▶ Passage shown
((
The square planar molecular geometry in chemistry describes the stereochemistry (spatial arrangement of atoms) that is adopted by certain chemical compounds. As the name suggests, molecules of this geometry have their atoms positioned at the corners.

Examples
Numerous compounds adopt this geometry, examples being especially numerous for transition metal complexes. The noble gas compound XeF4 adopts this structure as predicted by VSEPR theory. The geometry is prevalent for transition metal complexes with d8 configuration, which includes Rh(I), Ir(I), Pd(II), Pt(II), and Au(III). Notable examples include the anticancer drugs cisplatin [PtCl2(NH3)2] and carboplatin. Many homogeneous catalysts are square planar in their resting state, such as Wilkinson's catalyst and Crabtree's catalyst. Other examples include Vaska's complex and Zeise's salt. Certain ligands (such as porphyrins) stabilize this geometry.
))
Collected data
((
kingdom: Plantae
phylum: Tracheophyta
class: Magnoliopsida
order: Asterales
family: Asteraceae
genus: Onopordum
))
▶ Exercise
Answer these questions from the passage on square planar geometry.
1. What does the passage give as the meaning of stereochemistry?
2. Which noble gas compound does the passage say adopts this structure?
3. Which two anticancer drugs are named as examples?

▶ Response below
1. The spatial arrangement of atoms.
2. XeF4.
3. Cisplatin and carboplatin.